__Supplied passage__.
-*-
Friday 15 March 2024

When A Man Shoves A Woman:The Push:Murder On The Cliff.

Arthur's Seat is a 251 metre high extinct volcano that towers over the city of Edinburgh. Visitors and locals alike ascend and descend it to take in commanding views of the Scottish capital and its environs. On the 2nd September 2021, the married couple Fawziyah Javed and Kashif Anwar walked to the top of Arthur's Seat so they could, ostensibly, enjoy the sunset.

That, however, is not what happened. When they reached the top the sun had gone down and it would prove to be the last sunset Fawziyah ever saw. Because Kashif pushed her off the edge of Arthur's Seat and she fell to her death. She was thirty-one years old and she was pregnant with Kashif's unborn, and never to be born, child.

That's all covered in the first ninety seconds of Channel 4's The Push:Murder On The Cliff. The following two hours are spent primarily in court nineteen months later (with, what seemed to me, an unprecedented level of access) when Kashif's case comes up as well as piecing together Kashif and Fawziyah's relationship and his behaviour in that relationship.
-*-
__Records__.
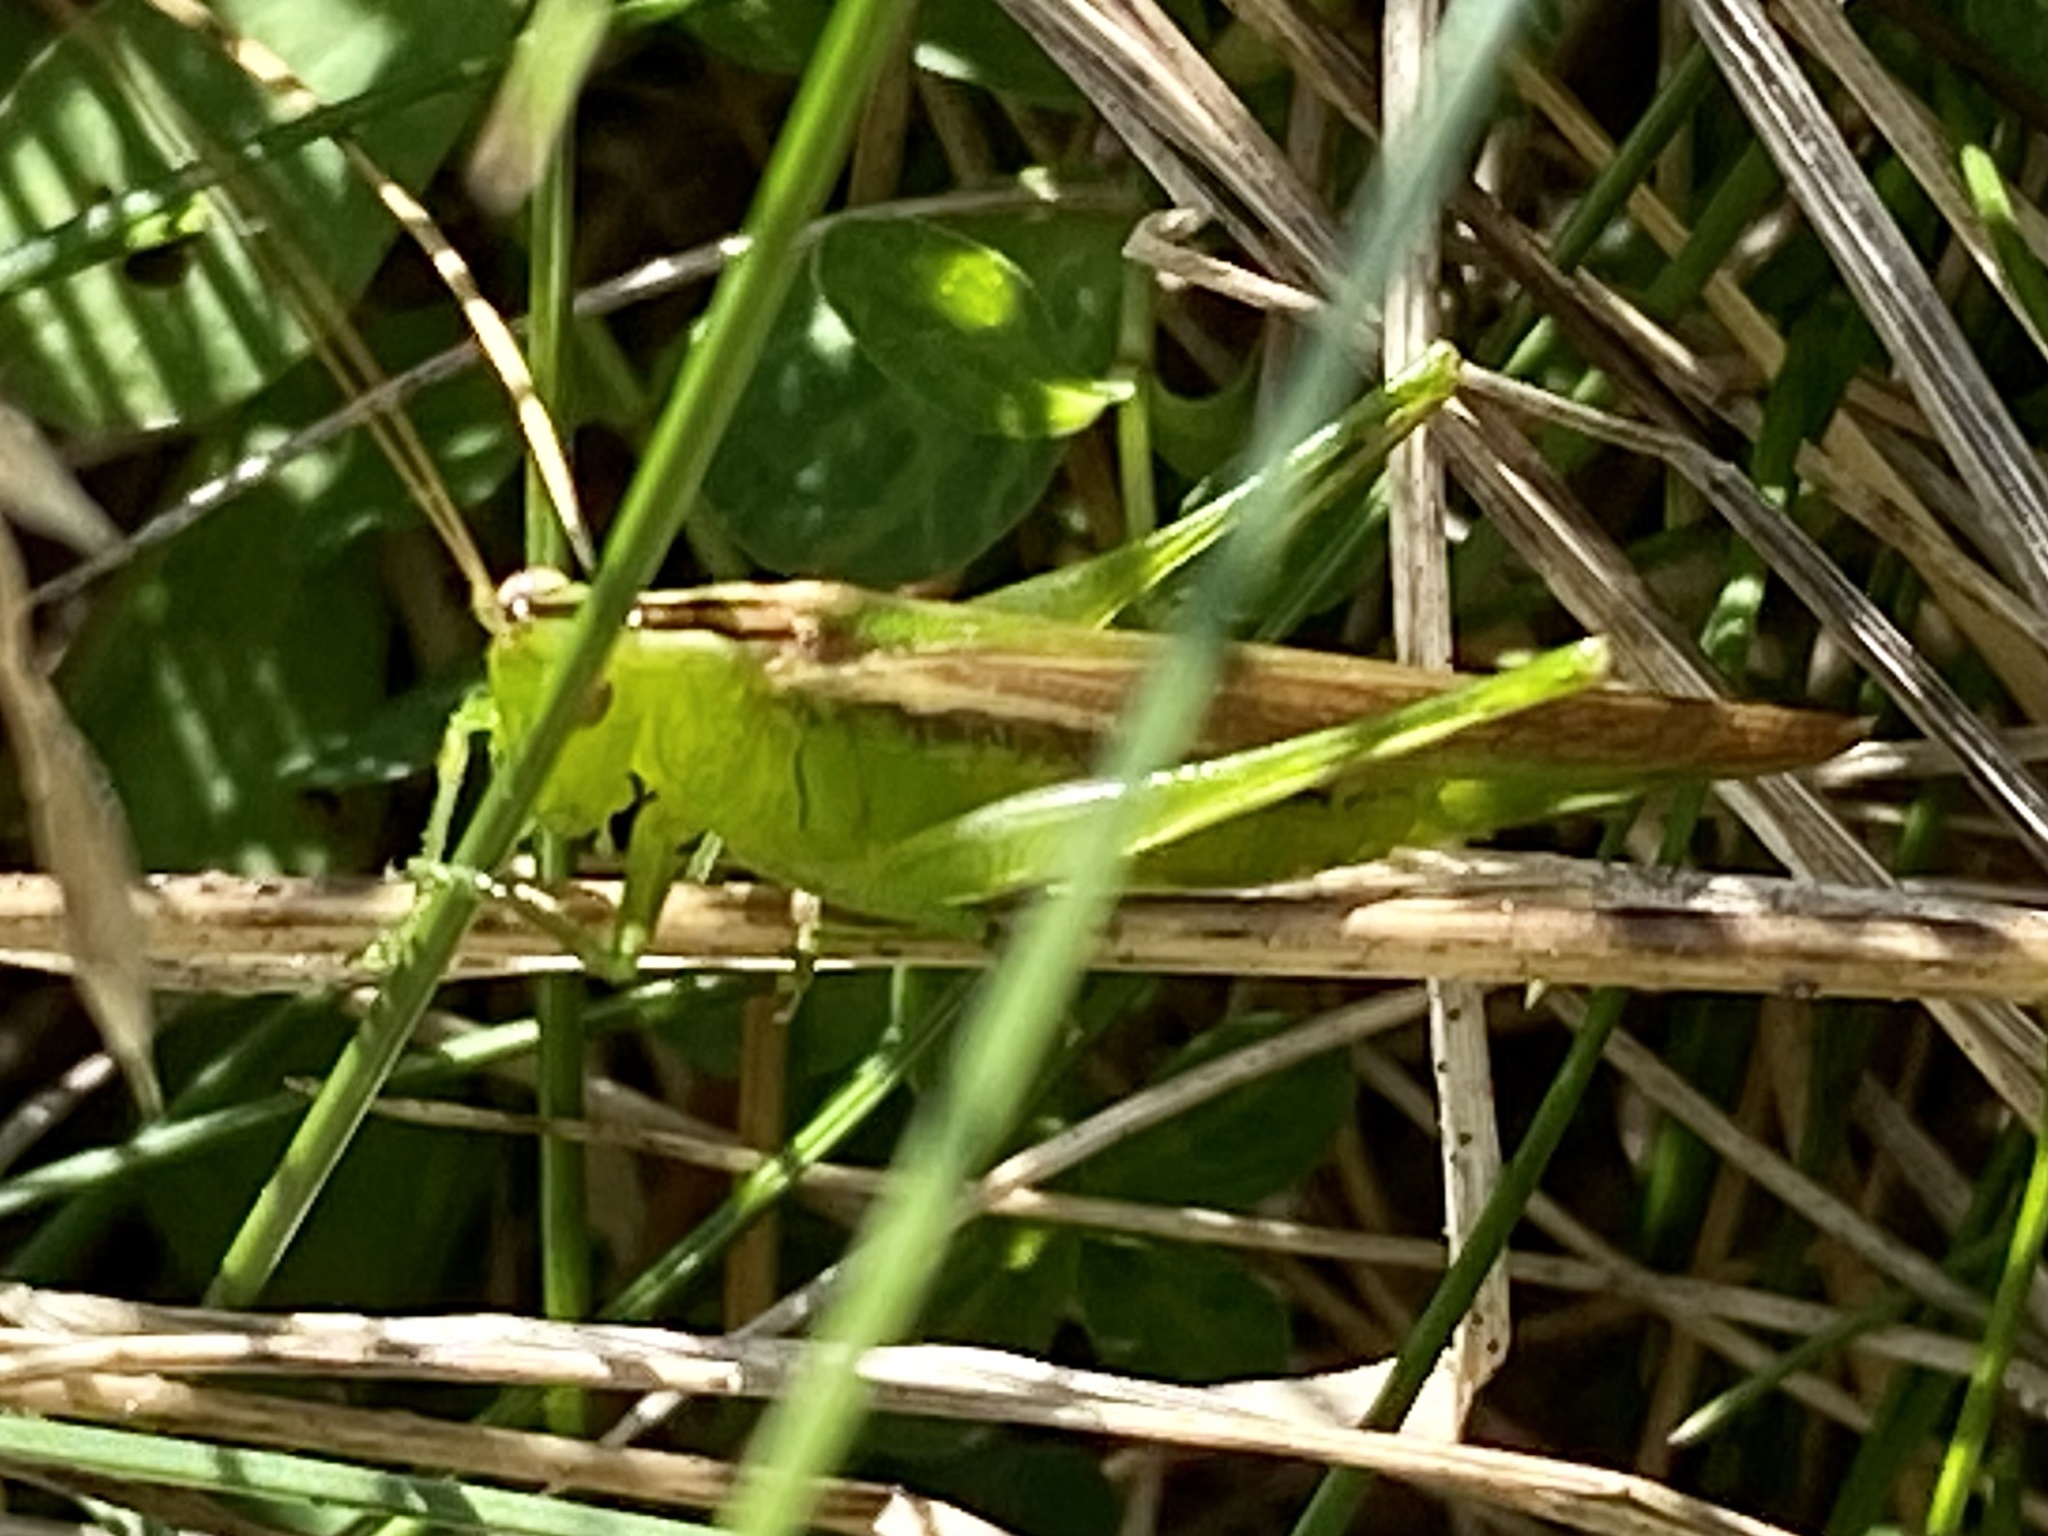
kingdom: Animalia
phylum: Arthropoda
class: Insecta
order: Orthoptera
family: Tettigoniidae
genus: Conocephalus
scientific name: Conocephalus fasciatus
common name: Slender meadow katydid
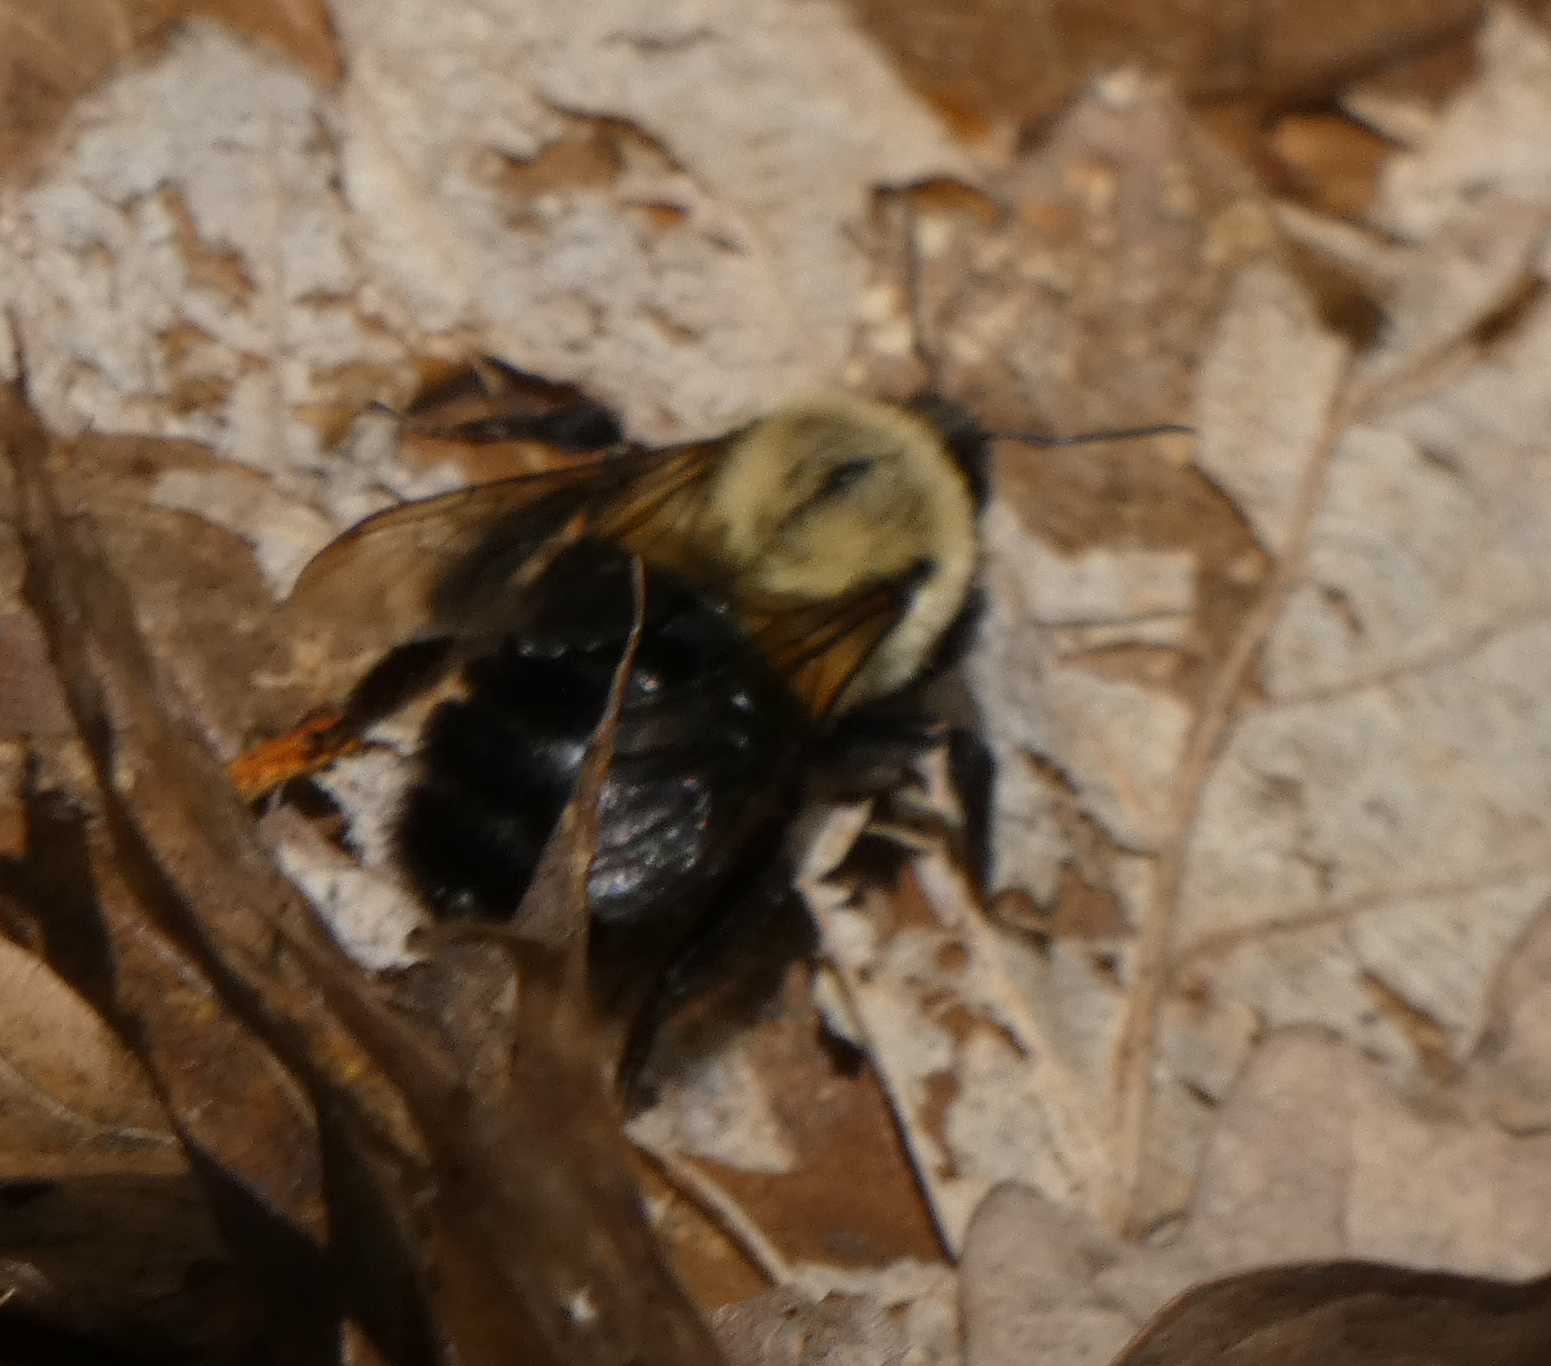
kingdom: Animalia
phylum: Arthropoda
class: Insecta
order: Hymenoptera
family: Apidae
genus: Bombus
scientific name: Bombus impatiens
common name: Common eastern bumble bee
-*-
__Problems to work on__.
- A) Answer these from the Arthur's Seat documentary review, one answer per line, marked the same way:
(i) How high is Arthur's Seat?
(ii) How old was Fawziyah Javed when she died?
(iii) How many months later did the documentary show the case in court?
- B) In the Arthur's Seat documentary review, take the part that opens with the words containing "That, however, is" and closes with "be born, child.", and write it out again with "Kashif" changed to "Anwar" throughout.
- C) Carry on the Arthur's Seat documentary review from its last sentence.

__Set of answers__.
- A)
(i) 251 metres
(ii) Thirty-one
(iii) Nineteen months later

- B)
That, however, is not what happened. When they reached the top the sun had gone down and it would prove to be the last sunset Fawziyah ever saw. Because Anwar pushed her off the edge of Arthur's Seat and she fell to her death. She was thirty-one years old and she was pregnant with Anwar's unborn, and never to be born, child.

- C)
All of this is interspersed with dramatic and scenic shots of Arthur's Seat and interviews with members of both Fawziyah's family (particularly her incredibly brave mother Yasmin), friends, and colleagues, Kashif's father and one of his friends, and the prosecution (Alex Prentice KC) and defence lawyer (Ian Duguid KC) on the case. Prentice's job is to prove that Anwar pushed Fawziyah deliberately, Duguid is in the position of having to argue Anwar's defence that he accidentally fell into Fawziyah and sent her falling involuntarily.

With no eye witnesses (except the accused) it's not an easy case. Police were called after hearing first a woman, and then a man, screaming on Arthur's Seat. Anwar reported that Fawziyah had fallen. Some witnesses (not eye witnesses) reported that Anwar was acting panicked, others said he was acting calm. He ws arrested and asked how long he will spend in prison and if the case will receive much publicity!

We cut to Fawziyah's mum, Yasmin, looking at photos of her daughter. There are, unsurprisingly, tears and not for the first or the last time. Fawziyah was an only child, an extrovert, a solicitor in employment law who loved bubble tea and volunteered to help orphans. We see her uncle, Shahid, wander the back streets of a Leeds housing estate where Fawziyah would play as a child.

When she first met Kashif Anwar he came across as caring, genuine, and confident and they seemed happy together. Later he showed signs of possessiveness and was unable to conceal his fiery temper. They moved in with Anwar's parents and it wasn't long before he insisted she deactived her Facebook account so she could focus on the marriage. He'd already blocked her male family members from being able to contact her and soon he was stealing £12,000 from her bank account in the middle of the night.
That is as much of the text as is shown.